• _Quoted text_

Re: [PATCH v2] cache-tree: invalidate i-t-a paths after generating trees

Junio C Hamano <gitster@xxxxxxxxx> · Mon, 10 Dec 2012 09:22:40 -0800

Nguyen Thai Ngoc Duy <pclouds@xxxxxxxxx> writes:

> Yeah I use entry_count for two different things here. In the previous
> (unsent) version of the patch I had "entry_count = -1" right after "i
> -= entry_count"
>
>>> +                     if (sub->cache_tree->entry_count < 0) {
>>> +                             i -= sub->cache_tree->entry_count;
>>> +                             sub->cache_tree->entry_count = -1;
>>> +                             to_invalidate = 1;
>>> +                     }
>
>
> which makes it clearer that the use of negative entry count is only
> valid within update_one. Then I changed my mind because it says
> 'negative means "invalid"' in cache-tree.h.

• _Task to complete_
In the patch discussion above, which header file states that a negative entry count means "invalid"?

• _Supplied information_
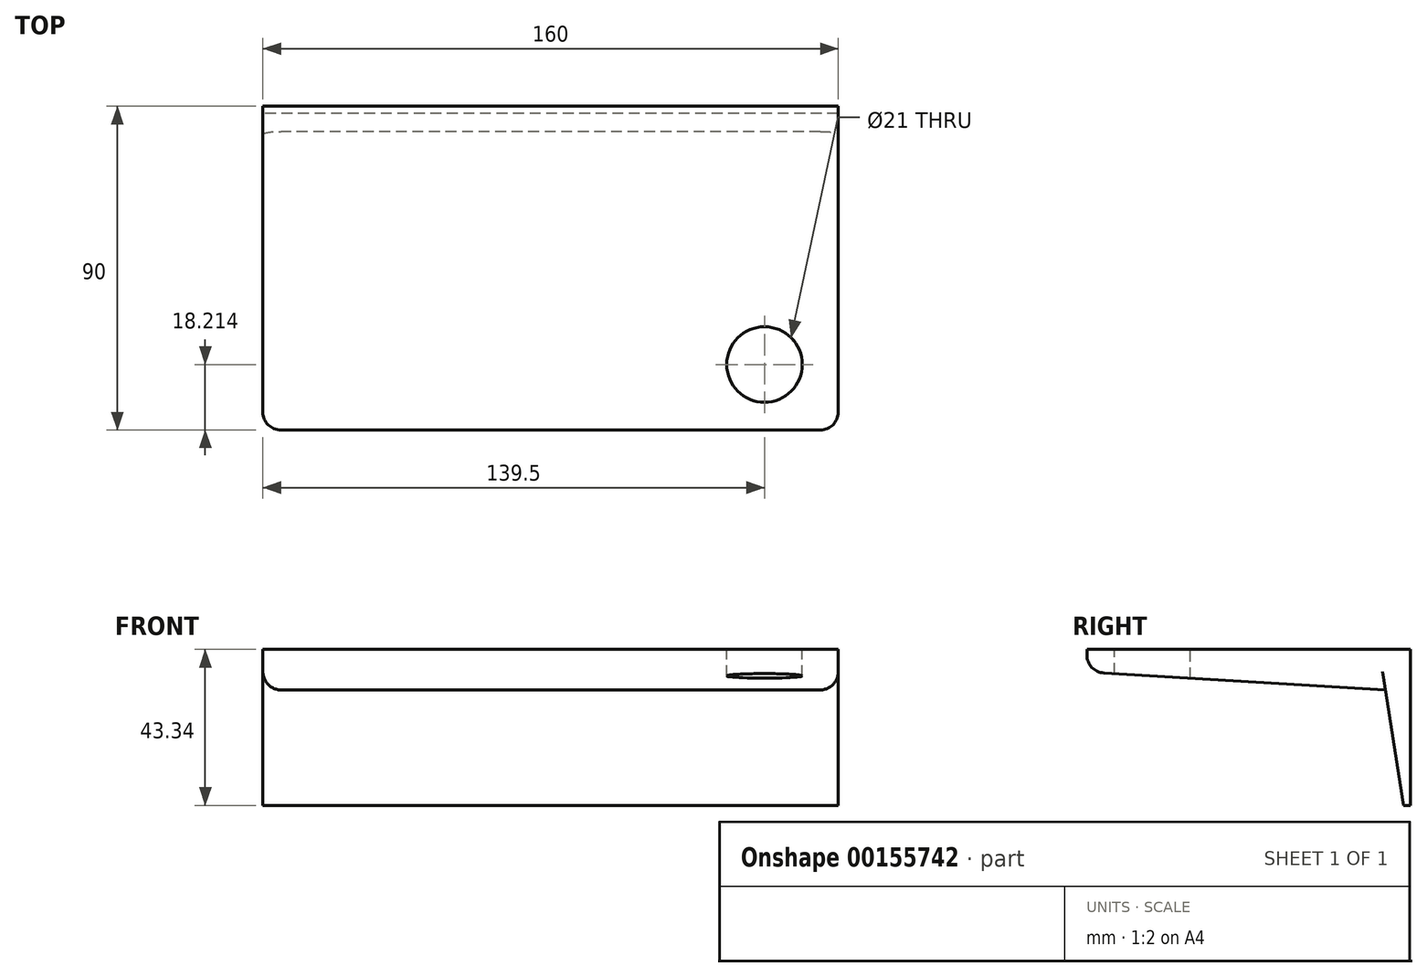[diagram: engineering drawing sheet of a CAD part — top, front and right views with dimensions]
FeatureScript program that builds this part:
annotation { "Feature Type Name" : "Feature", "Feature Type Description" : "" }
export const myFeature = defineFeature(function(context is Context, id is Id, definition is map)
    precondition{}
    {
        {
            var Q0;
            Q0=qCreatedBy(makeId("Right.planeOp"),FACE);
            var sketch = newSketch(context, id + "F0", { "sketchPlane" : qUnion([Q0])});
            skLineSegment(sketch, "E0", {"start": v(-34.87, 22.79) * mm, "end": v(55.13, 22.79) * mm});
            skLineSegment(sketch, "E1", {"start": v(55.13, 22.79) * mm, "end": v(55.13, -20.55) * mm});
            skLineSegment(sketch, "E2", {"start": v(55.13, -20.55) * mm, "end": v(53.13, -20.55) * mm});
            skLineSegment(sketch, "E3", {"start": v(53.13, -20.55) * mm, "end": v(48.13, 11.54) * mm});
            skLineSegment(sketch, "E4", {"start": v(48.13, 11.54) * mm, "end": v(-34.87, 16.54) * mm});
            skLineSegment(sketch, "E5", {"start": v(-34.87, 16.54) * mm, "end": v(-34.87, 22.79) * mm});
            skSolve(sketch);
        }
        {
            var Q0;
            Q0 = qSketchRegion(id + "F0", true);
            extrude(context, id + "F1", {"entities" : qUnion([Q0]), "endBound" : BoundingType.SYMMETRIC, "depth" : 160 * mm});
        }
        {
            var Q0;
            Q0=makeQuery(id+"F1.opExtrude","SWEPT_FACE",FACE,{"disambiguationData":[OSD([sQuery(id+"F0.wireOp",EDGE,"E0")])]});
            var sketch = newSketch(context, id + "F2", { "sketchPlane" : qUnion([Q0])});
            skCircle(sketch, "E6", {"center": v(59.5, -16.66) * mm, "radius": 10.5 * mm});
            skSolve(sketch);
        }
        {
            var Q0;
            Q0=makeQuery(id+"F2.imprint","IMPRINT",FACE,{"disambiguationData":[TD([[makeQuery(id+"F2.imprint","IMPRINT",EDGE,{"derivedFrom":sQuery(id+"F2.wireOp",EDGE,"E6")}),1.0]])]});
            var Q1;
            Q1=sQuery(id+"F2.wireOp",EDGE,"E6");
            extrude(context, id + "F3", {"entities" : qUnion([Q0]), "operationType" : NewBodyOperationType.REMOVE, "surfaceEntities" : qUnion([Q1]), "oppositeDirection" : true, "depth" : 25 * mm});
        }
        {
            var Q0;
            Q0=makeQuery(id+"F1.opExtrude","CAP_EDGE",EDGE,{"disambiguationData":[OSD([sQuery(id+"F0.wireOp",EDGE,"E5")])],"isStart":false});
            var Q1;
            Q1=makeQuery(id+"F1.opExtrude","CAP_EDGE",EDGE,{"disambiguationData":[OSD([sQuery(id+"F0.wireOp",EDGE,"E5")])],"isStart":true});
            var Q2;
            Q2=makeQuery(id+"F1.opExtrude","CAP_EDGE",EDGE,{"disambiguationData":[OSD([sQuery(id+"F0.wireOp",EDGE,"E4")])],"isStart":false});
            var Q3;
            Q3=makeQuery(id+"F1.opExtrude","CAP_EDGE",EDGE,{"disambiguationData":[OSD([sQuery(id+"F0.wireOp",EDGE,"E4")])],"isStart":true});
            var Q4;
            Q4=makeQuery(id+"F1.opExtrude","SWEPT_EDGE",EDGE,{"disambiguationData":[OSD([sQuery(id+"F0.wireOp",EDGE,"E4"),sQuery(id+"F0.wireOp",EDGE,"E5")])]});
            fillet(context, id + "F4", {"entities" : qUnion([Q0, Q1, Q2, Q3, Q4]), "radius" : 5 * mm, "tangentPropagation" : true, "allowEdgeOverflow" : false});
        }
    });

• _Answer to the task_
cache-tree.h